Apple is set to report earnings after-the-bell on Tuesday. The most valuable U.S. company, with a nearly $1.4 trillion market cap, is expected to deliver fiscal first-quarter revenue of $88.4 billion and earnings of $4.54 per share, according to FactSet estimates.
Shares of Apple, even with Monday’s slide, were still up about 5.5% so far this year after soaring nearly 90% in 2019.
On Friday, stocks had their worst day of 2020, which had gotten off to a roaring start after last year’s near 29% gain for the S&P 500, the best annual performance for the index since 2013.
“I just don’t think today” is the day to buy broadly, Cramer advised Monday, saying the market could take a “second leg” down if the World Health Organization were to declare the coronavirus a global emergency.
The WHO has yet to make that determination, even with more than 2,900 confirmed cases of the fast-spreading virus in China and 81 deaths.

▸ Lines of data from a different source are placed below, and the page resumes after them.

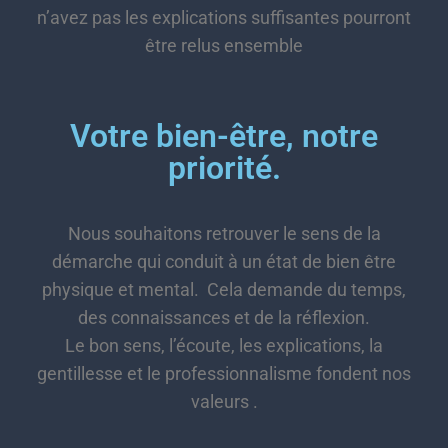
n’avez pas les explications suffisantes pourront
être relus ensemble
Votre bien-être, notre
priorité.
Nous souhaitons retrouver le sens de la
démarche qui conduit à un état de bien être
physique et mental. Cela demande du temps,
des connaissances et de la réflexion.
Le bon sens, l’écoute, les explications, la
gentillesse et le professionnalisme fondent nos
valeurs .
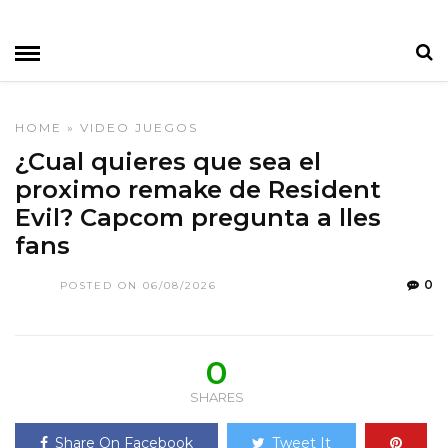
HOME
»
VIDEO JUEGOS
¿Cual quieres que sea el
proximo remake de Resident
Evil? Capcom pregunta a lles
fans
0
POSTED ON 06/08/2026
0
SHARES
Share On Facebook
Tweet It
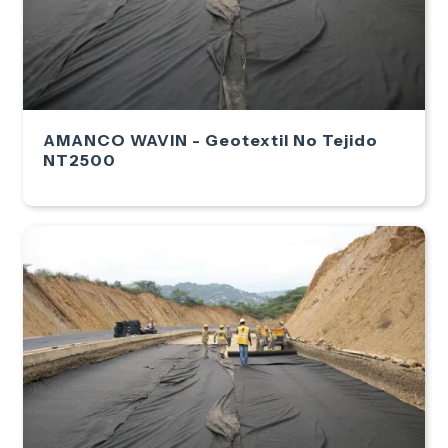
AMANCO WAVIN - Geotextil No Tejido
NT2500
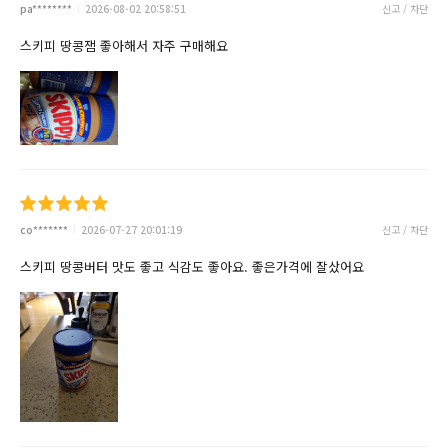
pa********
2026-08-02 20:58:51
신고 / 차단
스키피 땅콩잼 좋아해서 자주 구매해요
co*******
2026-07-27 20:01:19
신고 / 차단
스키피 땅콩버터 맛도 좋고 식감도 좋아요. 좋은가격에 잘샀어요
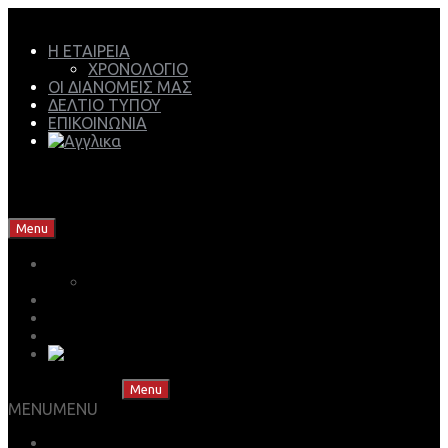
Η ΕΤΑΙΡΕΙΑ
ΧΡΟΝΟΛΟΓΙΟ
ΟΙ ΔΙΑΝΟΜΕΙΣ ΜΑΣ
ΔΕΛΤΙΟ ΤΥΠΟΥ
ΕΠΙΚΟΙΝΩΝΙΑ
Mech Group | Lukoil Lubricants Authorised Business
Partner
Skip to content
Menu
Η ΕΤΑΙΡΕΙΑ
ΧΡΟΝΟΛΟΓΙΟ
ΟΙ ΔΙΑΝΟΜΕΙΣ ΜΑΣ
ΔΕΛΤΙΟ ΤΥΠΟΥ
ΕΠΙΚΟΙΝΩΝΙΑ
Skip to content
Menu
MENU
MENU
ΒΡΕΣ ΤΟ ΛΙΠΑΝΤΙΚΟ ΣΟΥ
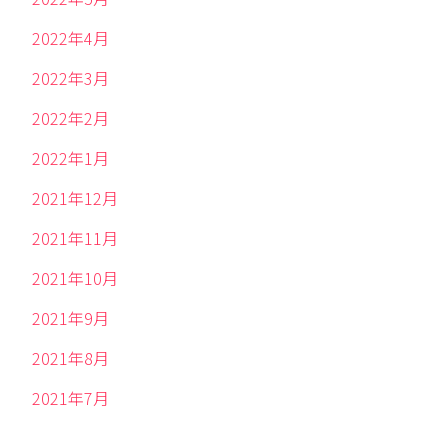
2022年4月
2022年3月
2022年2月
2022年1月
2021年12月
2021年11月
2021年10月
2021年9月
2021年8月
2021年7月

More than a dozen countries outside of China, including the United States, reported cases. The U.S. confirmed its fifth case on Sunday.
The new strain of coronavirus, first identified in the city of Wuhan in Hubei province last month, brings back memories of SARS epidemic that rattled financial markets and the global economy in 2003.
On Friday, former FDA Commissioner Scott Gottlieb told CNBC the outbreak of coronavirus looks more contagious but less severe than SARS, severe acute respiratory syndrome, which sickened nearly 8,100 worldwide and killed 774.